I've been reading through Paulsson (2002) and I am not sure what he means by "lineage selection" in the second to last section. The paper deals with plasmid replication, and mostly concentrates on the contrasting pressures from two levels of selection:
- intracell selection - competition between plasmids in a single cell. A plasmid can undergo a cis-mutation and over-replicate, resulting in a higher intracell fitness than the focal plasmid. The plasmids reproduce.
- intercell selection - competition between cells. Cells with a heavier load of plasmids will take longer to reproduce, and plasmids that produce a heavy load will have lower intercell fitness. The cells containing plasmids reproduce.
In this context, what does the third level of selection -- lineage selection -- mean? What reproduces?
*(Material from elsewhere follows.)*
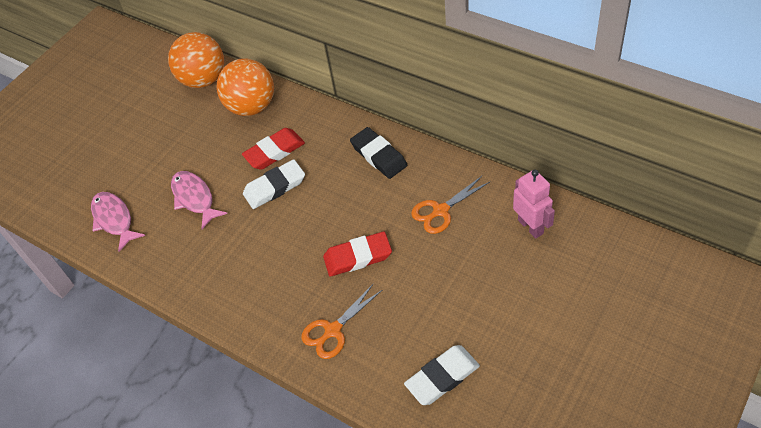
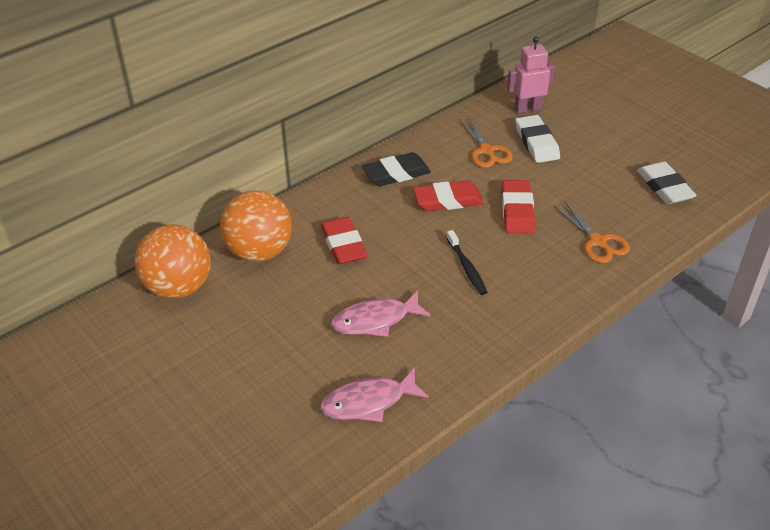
camera: 80 degrees left, 10 degrees down
(270, 239) = (466, 267): none -> black toothbrush
(275, 187) = (396, 252): white eraser -> white eraser (536, 143)
(354, 202) = (448, 200): none -> red eraser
How do the lineages split or interact?
My guess
Does lineage selection simply mean group-selection on separate colonies of cells? In that case, how are new lineages formed? I would expect this group level to select for zero levels of plasmids (since they place no loads on the cells and thus these groups of cells will grow the fastest), but Paulsson (2002) suggests the opposite:
lineage selection could favor plasmid traits that help the population of plasmid-containing cells to fight plasmid-free cells.
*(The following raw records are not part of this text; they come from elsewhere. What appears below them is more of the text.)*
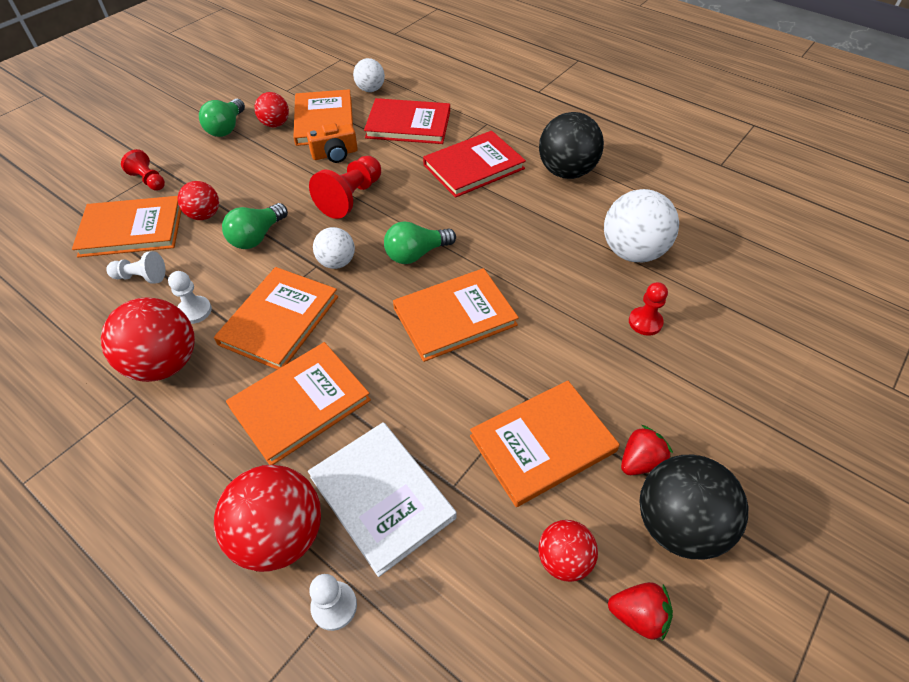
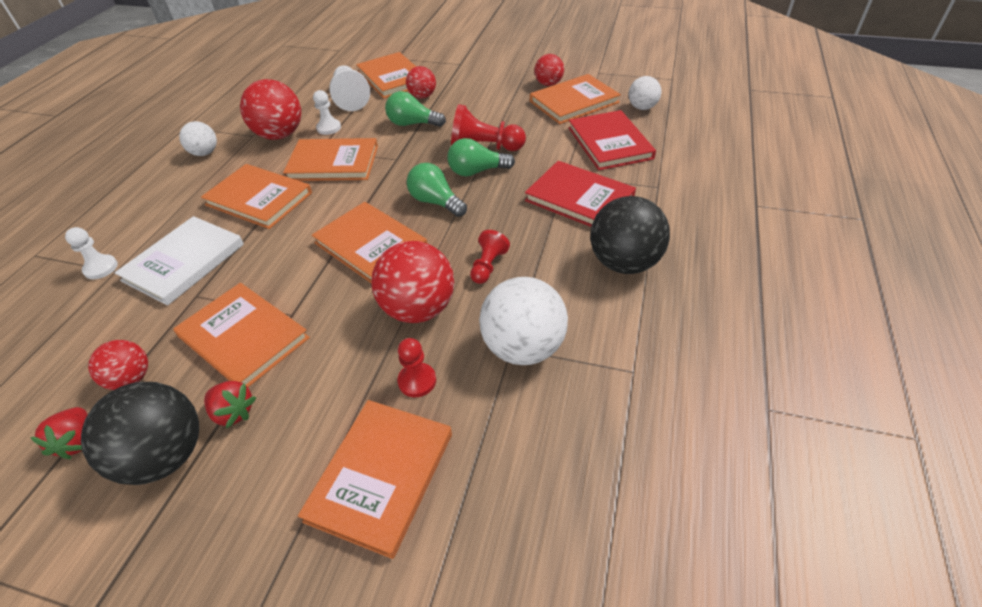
camera: 70 degrees right, 5 degrees down
(141, 277) = (350, 98): white pawn -> white pawn, size x1.67
(149, 180) = (444, 64): red pawn -> red pawn (488, 266)
(226, 128) = (525, 68): green light bulb -> green light bulb (477, 171)
(280, 535) = (153, 228): red ball -> red ball (418, 309)
(335, 154) = (534, 122): orange camera -> none
(337, 262) = (404, 167): white ball -> white ball (205, 153)
(732, 365) = (381, 476): none -> orange book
Is there a more detailed discussions of this available than the one section in Paulsson (2002)? Neither the unit of selection nor either the evolutionary or genetic lineage Wikipedia articles address my question. The first only mentions lineage in passing, and the second two don't discuss models of selection.
References
Paulsson, J. (2002). Multileveled selection on plasmid replication. Genetics, 161(4): 1373-1384.